Yes, you read that right. The financing agreement (often called, Retail Installment Contract) that you and the dealer both signed is not final. At the time of signing, the dealer might have told you that they “got you financed at 4.9% interest and $410 per month with Oregon Community Credit Union.” What likely happened was they did not even submit an application to a lender, let alone receive an approval. What they actually did was they estimated that they can probably get you financed at 4.9% interest and $410 per month with Oregon Community Credit Union. The retail installment contract that you signed was an agreement where the dealer is giving you the loan for $410 per month with the option to sell that loan to a lender at that rate.

  1. They can change the lender without your approval.

After you sign the retail installment contract with the dealer, it then has 14 days to find a lender who is willing to purchase the loan at that rate. Even if the retail installment contract specifically states that the lender is Oregon Community Credit Union, the dealer can unilaterally choose to sell the loan to whatever finance company they want, as long as the loan terms remain the same. So don’t be surprised if you get a welcome letter from United Finance Company telling you to make your payments to them.

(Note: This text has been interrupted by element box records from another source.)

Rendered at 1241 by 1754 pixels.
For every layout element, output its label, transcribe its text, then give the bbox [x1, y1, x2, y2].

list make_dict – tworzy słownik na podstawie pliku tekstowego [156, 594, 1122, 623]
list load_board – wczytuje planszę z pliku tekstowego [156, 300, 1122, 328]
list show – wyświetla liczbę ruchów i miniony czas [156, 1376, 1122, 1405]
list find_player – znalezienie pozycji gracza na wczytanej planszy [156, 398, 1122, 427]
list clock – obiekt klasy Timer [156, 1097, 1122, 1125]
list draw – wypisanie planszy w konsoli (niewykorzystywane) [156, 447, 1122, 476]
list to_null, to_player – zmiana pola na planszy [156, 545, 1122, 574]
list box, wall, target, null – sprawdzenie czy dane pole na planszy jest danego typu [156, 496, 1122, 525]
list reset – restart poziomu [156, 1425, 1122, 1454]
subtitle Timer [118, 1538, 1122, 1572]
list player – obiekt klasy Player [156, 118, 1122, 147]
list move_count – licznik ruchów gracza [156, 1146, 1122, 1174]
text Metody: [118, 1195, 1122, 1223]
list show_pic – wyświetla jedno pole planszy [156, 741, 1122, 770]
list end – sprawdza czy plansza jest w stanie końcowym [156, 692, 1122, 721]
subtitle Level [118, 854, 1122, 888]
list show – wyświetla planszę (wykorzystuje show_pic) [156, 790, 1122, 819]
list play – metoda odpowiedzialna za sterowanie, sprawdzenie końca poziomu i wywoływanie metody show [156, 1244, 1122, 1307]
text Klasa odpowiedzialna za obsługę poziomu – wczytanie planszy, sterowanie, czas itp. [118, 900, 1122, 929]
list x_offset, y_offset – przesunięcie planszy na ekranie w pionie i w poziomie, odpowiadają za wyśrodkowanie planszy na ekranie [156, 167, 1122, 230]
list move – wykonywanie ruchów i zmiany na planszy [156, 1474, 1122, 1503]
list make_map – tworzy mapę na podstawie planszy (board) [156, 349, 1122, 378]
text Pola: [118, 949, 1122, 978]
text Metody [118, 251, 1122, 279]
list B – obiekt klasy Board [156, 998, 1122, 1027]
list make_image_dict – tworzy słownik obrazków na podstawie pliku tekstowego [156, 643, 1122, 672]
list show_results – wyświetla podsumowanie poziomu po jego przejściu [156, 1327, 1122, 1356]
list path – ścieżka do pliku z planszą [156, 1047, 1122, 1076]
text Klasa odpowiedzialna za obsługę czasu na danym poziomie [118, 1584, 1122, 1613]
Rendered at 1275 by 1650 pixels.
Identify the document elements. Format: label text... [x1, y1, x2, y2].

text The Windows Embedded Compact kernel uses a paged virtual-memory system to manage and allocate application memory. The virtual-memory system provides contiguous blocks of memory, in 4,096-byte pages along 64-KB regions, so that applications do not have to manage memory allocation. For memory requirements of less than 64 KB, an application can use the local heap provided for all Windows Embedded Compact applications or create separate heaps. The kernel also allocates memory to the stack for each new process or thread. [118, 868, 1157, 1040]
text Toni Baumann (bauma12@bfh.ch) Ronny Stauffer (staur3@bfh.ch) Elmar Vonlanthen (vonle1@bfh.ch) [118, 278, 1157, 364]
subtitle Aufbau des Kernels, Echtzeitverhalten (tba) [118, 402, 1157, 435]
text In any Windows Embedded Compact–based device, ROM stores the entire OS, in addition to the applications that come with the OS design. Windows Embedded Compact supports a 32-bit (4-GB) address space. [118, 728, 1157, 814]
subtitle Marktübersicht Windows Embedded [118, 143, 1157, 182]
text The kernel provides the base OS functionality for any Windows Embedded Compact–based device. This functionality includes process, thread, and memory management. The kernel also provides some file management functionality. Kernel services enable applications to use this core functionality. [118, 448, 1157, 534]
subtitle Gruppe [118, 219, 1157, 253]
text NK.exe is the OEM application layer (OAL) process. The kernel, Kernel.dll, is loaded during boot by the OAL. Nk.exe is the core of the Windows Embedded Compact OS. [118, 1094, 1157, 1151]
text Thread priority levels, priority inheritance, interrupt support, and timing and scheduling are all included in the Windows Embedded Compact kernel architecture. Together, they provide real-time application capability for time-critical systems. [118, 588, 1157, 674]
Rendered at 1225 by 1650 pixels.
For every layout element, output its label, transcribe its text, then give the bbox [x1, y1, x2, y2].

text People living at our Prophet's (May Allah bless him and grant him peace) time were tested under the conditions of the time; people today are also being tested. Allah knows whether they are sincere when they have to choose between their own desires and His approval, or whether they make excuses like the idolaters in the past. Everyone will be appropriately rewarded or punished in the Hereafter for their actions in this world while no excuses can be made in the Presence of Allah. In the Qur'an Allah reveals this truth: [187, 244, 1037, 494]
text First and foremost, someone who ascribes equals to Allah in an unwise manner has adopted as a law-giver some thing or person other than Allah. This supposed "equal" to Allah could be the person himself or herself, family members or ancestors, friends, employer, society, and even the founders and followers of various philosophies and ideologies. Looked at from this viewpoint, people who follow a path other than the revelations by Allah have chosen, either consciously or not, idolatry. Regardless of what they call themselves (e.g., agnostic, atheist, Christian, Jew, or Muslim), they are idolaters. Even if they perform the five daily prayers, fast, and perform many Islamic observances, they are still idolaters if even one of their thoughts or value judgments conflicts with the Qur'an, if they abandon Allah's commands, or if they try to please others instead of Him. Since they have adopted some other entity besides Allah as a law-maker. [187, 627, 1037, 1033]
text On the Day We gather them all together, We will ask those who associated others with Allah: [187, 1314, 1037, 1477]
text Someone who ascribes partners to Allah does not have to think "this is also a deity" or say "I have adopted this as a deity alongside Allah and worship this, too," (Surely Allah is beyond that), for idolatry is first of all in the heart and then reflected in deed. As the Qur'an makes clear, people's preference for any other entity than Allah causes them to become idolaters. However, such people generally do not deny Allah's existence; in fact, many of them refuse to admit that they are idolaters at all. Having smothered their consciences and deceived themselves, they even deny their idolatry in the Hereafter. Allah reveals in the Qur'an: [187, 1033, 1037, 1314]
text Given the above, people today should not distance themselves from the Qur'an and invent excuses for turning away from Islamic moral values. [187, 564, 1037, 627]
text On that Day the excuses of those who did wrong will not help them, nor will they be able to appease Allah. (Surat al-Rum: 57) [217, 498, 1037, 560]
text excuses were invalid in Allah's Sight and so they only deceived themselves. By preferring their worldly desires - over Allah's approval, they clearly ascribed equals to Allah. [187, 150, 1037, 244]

  1. You may have to return your newly purchased car.

Oftentimes, life isn’t that neat in the auto finance world. Sometimes, the dealer cannot find financing at the rate that they promised you in the retail installment contract that you and the dealer signed. Luckily for them there’s a built-in condition subsequent in the contract that allows them to either finance the loan in-house or cancel the loan, if they can’t find financing within 14 days of signing the contract. What does this really mean in practice? If they don’t like the contract you signed, they can back out of the deal, but if you don’t like the contract you signed, you cannot. If this does not sound fair to you, this is where the law steps in to make it slightly more even.

If the dealer calls you to sign new paperwork because they were not able to find financing for you at the rate you both agreed on, the law allows you to unwind the deal and get all of your money back. The dealer may attempt to keep your down payment, but that is illegal under ORS 646A.090.

  1. They can cancel the deal if they want to.

If you’re thinking all of this doesn’t sound right, you’re not alone. Dealers often present the terms in the finance office as if that is a final and binding contract, and they rarely say there’s an option to unwind the deal if the financing fails. If the consumer wants to unwind the deal the next day because they find out they cannot afford the payments, dealers never allow the consumer to unwind the deal. But if the dealer can’t fund the deal, they can get out of the contract, risk free. This is clearly not a fair situation for consumers.

  1. We need a change in the statute.

That is why in 2023, lawmakers proposed a bill (HB 2801) to prevent dealers from creating an option to cancel the contract. What this means is if the dealer and the consumer sign a contract, that contract is final at the time of signing. Although HB 2801 seems like a no-brainer, it did not pass out of committee. The bill was sent to a workgroup, and it will be discussed outside of committee with the hope of coming back to life in the next session. With any luck and lots of hard work, HB 2801 will pass, and the statute will finally reflect what the average Oregonians believe is happening when they sign a contract to purchase a car.